5. The cultural significance of the park’s flora and fauna to the local community
- Preserves ecological harmony
Humans could not thrive without vegetation and animals. The oxygen that the flora produces and releases is essential for the fauna’s ability to breathe. The flora needs carbon dioxide for photosynthesis, which the fauna creates and releases. It’s a mutually beneficial connection.
- Aesthetic value
It goes without saying that people adore and value nature. Because of its aesthetic appeal, many people like spending time in outdoor settings including woods, natural regions, parks, and other green spaces. Additionally, people enjoy visiting places with water like beaches, lakes, rivers, oceans, and many others since these places have very appealing aesthetic qualities, which are mostly brought about by the presence of flora and wildlife.
- Boosts regional economies
The majority of the world’s economies rely heavily on flora and fauna for tourism.
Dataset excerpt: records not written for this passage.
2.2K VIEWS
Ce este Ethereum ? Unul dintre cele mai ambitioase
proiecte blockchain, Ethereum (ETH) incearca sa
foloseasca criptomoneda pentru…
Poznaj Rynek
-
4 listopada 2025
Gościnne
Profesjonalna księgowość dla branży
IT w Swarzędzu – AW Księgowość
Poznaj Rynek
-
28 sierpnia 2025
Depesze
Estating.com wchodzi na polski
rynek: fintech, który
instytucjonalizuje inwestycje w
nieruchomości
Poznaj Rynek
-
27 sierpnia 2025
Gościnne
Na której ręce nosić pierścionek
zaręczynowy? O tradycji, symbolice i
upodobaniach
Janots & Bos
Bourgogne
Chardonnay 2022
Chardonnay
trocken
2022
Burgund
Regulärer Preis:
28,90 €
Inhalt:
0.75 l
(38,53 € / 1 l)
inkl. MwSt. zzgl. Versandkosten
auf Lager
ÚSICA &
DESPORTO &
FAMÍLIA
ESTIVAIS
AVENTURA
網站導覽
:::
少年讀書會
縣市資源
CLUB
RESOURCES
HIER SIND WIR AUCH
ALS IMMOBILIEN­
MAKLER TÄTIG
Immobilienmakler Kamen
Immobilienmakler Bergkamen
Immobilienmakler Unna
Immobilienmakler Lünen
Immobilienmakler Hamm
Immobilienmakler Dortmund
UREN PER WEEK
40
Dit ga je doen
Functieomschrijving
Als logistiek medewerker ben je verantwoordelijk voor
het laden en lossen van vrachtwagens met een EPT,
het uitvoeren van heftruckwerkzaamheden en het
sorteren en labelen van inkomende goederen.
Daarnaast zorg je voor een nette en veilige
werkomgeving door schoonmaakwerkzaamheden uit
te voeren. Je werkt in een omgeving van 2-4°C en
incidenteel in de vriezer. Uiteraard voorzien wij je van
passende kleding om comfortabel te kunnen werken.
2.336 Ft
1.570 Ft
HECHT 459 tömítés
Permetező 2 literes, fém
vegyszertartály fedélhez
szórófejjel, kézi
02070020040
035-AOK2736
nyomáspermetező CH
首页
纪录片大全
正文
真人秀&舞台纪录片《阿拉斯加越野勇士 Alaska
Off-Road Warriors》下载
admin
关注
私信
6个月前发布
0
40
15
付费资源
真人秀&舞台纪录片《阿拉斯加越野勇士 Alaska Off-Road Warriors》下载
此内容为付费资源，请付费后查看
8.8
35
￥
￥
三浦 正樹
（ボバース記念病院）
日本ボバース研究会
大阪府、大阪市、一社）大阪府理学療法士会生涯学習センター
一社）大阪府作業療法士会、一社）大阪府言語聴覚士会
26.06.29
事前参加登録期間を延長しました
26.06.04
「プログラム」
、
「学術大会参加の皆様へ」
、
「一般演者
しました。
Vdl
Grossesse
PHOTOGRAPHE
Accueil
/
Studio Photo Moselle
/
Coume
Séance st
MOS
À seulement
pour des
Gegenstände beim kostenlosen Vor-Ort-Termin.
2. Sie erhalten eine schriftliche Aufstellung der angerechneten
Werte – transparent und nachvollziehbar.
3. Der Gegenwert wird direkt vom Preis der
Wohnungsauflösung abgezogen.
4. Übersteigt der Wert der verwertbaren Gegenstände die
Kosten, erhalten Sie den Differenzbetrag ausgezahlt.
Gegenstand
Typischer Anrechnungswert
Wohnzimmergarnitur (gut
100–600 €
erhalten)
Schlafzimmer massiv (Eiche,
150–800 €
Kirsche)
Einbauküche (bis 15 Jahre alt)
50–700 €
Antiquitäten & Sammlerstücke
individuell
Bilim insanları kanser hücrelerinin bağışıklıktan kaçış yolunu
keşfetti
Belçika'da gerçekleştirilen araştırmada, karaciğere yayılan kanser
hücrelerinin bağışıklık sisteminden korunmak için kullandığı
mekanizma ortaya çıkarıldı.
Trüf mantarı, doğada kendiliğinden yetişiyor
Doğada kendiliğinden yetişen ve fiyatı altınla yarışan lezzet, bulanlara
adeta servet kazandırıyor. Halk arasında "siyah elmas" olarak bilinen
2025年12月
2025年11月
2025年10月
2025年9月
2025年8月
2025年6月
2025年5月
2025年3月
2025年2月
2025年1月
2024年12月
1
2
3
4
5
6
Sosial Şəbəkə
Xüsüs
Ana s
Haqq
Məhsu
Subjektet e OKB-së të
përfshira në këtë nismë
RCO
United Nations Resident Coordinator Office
Due to the abundance of flora and fauna, exotic holiday destinations like the Caribbean, Bahamas, Panama, Indonesia, and so on draw more tourists than any other nation.
For its abundant fauna and unmatched natural beauty, Jim Corbett National Park is well-known. More than 520 square kilometres make up the Park. It is astounding how many different kinds of flowers Corbett Park offers. There are roughly 110 different tree species, 51 different shrub species, 27 different climbers, and 33 different forms of bamboo and grass. Sal Shorea Robusta trees, which cover about 75% of the main region, are the most noticeable trees in Corbett.